- [Problem requirements]: Look below for lines that hold the string "jeden" and copy each one.

-------- Records to use

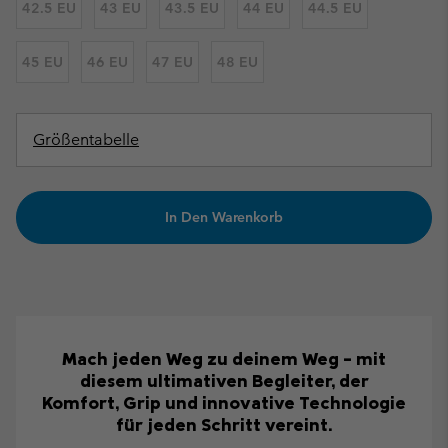
42.5 EU
43 EU
43.5 EU
44 EU
44.5 EU
45 EU
46 EU
47 EU
48 EU
Größentabelle
In Den Warenkorb
Mach jeden Weg zu deinem Weg – mit
diesem ultimativen Begleiter, der
Komfort, Grip und innovative Technologie
für jeden Schritt vereint.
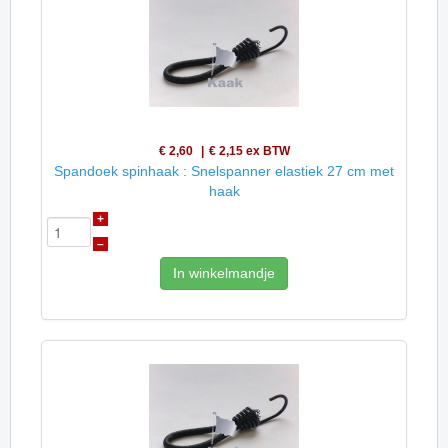
€ 2,60
€ 2,15
ex BTW
Spandoek spinhaak : Snelspanner elastiek 27 cm met
haak
+
–
In winkelmandje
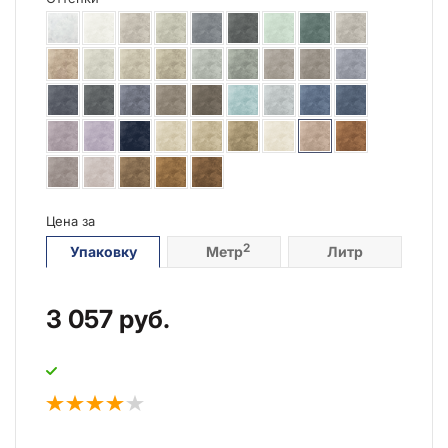
Цена за
2
Упаковку
Метр
Литр
3 057
руб.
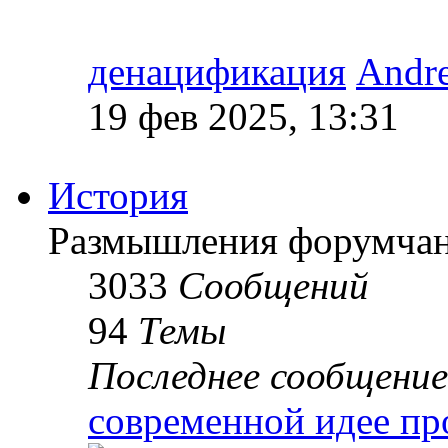
денацификация
Andr
19 фев 2025, 13:31
История
Размышления форумчан
3033
Сообщений
94
Темы
Последнее сообщение
современной идее пр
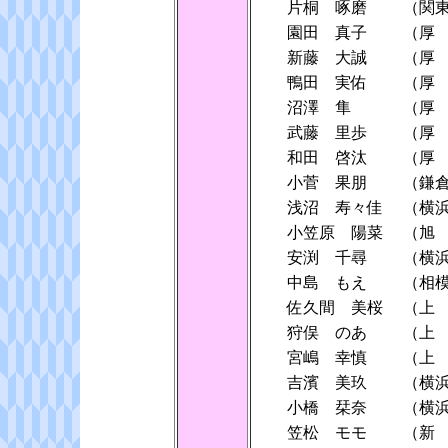
片桐 啄磨
（関
園田 真子
（厚
新藤 大誠
（厚
鴨田 実佑
（厚
沼澤 隼
（厚
武藤 里歩
（厚
和田 啓汰
（厚
小菅 果朋
（鎌
浅沼 寿々佳
（横
小笠原 陽菜
（旭
安渕 千尋
（横
中島 もえ
（相
佐久間 美桜
（上
狩俣 のあ
（上
宮嶋 幸慎
（上
吉濱 美玖
（横
小橋 栞奈
（横
笠松 モモ
（新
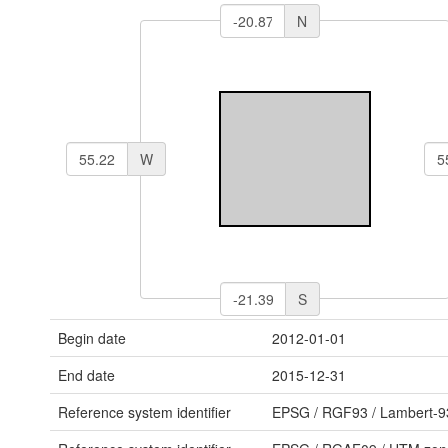
N
W
S
Begin date
2012-01-01
End date
2015-12-31
Reference system identifier
EPSG
/
RGF93 / Lambert-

----------------

- [Problem solution]:
Mach jeden Weg zu deinem Weg – mit
für jeden Schritt vereint.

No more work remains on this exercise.